Work instructions
Copy the records from the beginning through the line that contains "genus: Equisetum", changing "common name" to "vernacular name" and keeping everything else the same.

━━ Material shown ━━

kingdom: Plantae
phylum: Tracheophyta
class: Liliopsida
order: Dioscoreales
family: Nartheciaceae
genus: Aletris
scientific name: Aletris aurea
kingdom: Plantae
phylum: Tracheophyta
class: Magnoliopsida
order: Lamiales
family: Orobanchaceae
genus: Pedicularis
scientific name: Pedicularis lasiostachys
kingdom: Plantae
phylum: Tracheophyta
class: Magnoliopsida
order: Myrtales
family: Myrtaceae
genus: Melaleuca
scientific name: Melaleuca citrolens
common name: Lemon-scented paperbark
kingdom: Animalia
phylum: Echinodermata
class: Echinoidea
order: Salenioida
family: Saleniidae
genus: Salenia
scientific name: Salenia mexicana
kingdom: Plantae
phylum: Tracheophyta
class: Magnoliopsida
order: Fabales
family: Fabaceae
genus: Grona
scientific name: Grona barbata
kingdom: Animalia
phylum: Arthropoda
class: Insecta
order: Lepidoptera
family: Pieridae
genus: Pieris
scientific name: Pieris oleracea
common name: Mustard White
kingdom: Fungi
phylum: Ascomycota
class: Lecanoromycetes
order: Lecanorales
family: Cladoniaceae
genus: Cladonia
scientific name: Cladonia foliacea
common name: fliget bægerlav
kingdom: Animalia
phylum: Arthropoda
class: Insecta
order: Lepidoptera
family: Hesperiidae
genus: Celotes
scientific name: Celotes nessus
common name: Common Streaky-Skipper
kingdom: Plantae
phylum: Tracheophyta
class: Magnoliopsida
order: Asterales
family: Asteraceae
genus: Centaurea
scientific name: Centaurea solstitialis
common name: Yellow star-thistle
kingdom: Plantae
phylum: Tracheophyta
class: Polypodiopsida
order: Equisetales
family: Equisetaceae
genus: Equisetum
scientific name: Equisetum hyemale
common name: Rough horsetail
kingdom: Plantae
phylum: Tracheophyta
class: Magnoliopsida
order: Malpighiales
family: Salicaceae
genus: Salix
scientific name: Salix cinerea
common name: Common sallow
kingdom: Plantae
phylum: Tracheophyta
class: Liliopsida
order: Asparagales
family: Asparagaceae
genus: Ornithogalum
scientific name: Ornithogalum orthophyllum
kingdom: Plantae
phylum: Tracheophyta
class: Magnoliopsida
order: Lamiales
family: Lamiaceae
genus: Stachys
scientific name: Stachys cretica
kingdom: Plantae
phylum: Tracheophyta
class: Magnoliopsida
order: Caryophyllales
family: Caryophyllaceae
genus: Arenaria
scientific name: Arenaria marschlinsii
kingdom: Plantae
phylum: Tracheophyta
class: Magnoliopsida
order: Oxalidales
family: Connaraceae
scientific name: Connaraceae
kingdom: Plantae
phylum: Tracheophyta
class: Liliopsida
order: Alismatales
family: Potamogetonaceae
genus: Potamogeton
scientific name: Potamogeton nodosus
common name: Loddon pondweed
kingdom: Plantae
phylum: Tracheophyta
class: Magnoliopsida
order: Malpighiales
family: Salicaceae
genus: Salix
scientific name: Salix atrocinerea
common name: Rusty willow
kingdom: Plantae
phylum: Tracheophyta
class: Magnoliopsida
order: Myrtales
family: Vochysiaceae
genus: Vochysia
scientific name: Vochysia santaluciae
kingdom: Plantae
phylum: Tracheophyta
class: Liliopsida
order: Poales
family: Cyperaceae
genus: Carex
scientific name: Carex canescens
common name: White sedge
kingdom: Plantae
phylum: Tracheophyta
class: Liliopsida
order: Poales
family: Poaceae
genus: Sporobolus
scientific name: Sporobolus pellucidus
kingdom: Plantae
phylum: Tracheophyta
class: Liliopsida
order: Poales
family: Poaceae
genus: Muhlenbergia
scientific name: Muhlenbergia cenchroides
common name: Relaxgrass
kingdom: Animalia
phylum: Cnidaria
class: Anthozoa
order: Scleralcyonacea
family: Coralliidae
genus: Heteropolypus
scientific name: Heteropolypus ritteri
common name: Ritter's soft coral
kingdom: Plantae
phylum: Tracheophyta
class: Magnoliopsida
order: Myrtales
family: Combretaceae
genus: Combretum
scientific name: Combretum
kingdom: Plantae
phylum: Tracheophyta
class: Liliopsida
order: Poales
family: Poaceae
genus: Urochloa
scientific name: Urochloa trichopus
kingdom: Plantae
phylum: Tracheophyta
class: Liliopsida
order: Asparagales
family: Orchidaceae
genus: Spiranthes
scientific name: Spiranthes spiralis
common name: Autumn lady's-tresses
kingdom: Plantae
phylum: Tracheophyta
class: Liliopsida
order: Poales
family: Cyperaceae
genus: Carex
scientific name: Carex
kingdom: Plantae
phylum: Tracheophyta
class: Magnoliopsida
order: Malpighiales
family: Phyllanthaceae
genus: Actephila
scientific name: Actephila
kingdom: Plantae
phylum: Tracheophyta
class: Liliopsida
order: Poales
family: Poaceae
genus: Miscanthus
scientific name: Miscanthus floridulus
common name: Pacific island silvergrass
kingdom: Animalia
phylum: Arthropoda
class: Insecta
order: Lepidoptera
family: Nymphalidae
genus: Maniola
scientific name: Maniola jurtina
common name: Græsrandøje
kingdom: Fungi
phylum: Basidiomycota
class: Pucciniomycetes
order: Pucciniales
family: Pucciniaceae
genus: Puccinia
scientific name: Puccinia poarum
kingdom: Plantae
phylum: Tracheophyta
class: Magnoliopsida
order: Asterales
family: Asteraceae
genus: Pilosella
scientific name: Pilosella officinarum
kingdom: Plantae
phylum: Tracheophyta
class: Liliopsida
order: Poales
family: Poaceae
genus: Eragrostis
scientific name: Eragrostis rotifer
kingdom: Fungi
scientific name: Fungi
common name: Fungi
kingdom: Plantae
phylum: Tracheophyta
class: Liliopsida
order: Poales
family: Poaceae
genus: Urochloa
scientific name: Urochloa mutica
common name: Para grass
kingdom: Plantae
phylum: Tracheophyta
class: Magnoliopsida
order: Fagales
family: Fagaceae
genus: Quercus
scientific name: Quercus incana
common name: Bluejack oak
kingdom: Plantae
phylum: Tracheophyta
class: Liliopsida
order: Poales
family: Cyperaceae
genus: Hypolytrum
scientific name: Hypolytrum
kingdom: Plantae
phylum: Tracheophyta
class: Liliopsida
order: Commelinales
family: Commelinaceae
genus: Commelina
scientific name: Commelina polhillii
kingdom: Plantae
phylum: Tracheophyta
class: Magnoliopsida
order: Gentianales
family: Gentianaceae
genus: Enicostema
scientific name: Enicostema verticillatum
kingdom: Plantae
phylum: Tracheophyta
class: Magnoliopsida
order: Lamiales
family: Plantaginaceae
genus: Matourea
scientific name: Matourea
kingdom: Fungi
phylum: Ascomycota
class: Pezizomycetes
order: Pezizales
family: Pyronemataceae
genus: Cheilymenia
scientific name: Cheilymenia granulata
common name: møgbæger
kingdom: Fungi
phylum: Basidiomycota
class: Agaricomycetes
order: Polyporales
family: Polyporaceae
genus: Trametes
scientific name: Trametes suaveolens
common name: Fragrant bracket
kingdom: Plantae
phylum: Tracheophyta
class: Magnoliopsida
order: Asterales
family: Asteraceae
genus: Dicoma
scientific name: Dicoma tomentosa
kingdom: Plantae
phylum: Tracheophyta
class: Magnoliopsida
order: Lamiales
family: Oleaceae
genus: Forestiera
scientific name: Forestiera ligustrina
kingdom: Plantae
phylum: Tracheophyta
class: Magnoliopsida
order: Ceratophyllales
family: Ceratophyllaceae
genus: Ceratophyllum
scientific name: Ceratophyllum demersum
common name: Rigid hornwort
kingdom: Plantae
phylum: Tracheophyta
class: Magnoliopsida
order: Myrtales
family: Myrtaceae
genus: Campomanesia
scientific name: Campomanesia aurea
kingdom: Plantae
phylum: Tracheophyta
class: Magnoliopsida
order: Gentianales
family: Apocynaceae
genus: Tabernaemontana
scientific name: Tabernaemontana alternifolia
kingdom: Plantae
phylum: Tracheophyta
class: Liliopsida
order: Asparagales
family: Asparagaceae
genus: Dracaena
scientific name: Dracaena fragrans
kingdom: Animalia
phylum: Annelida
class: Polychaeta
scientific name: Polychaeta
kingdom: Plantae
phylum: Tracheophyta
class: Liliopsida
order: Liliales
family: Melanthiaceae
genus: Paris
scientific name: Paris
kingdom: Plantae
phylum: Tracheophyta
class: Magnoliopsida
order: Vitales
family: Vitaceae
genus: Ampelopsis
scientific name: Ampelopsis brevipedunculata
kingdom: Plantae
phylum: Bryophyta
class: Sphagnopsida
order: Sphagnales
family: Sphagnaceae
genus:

━━━

Output of the task
kingdom: Plantae
phylum: Tracheophyta
class: Liliopsida
order: Dioscoreales
family: Nartheciaceae
genus: Aletris
scientific name: Aletris aurea
kingdom: Plantae
phylum: Tracheophyta
class: Magnoliopsida
order: Lamiales
family: Orobanchaceae
genus: Pedicularis
scientific name: Pedicularis lasiostachys
kingdom: Plantae
phylum: Tracheophyta
class: Magnoliopsida
order: Myrtales
family: Myrtaceae
genus: Melaleuca
scientific name: Melaleuca citrolens
vernacular name: Lemon-scented paperbark
kingdom: Animalia
phylum: Echinodermata
class: Echinoidea
order: Salenioida
family: Saleniidae
genus: Salenia
scientific name: Salenia mexicana
kingdom: Plantae
phylum: Tracheophyta
class: Magnoliopsida
order: Fabales
family: Fabaceae
genus: Grona
scientific name: Grona barbata
kingdom: Animalia
phylum: Arthropoda
class: Insecta
order: Lepidoptera
family: Pieridae
genus: Pieris
scientific name: Pieris oleracea
vernacular name: Mustard White
kingdom: Fungi
phylum: Ascomycota
class: Lecanoromycetes
order: Lecanorales
family: Cladoniaceae
genus: Cladonia
scientific name: Cladonia foliacea
vernacular name: fliget bægerlav
kingdom: Animalia
phylum: Arthropoda
class: Insecta
order: Lepidoptera
family: Hesperiidae
genus: Celotes
scientific name: Celotes nessus
vernacular name: Common Streaky-Skipper
kingdom: Plantae
phylum: Tracheophyta
class: Magnoliopsida
order: Asterales
family: Asteraceae
genus: Centaurea
scientific name: Centaurea solstitialis
vernacular name: Yellow star-thistle
kingdom: Plantae
phylum: Tracheophyta
class: Polypodiopsida
order: Equisetales
family: Equisetaceae
genus: Equisetum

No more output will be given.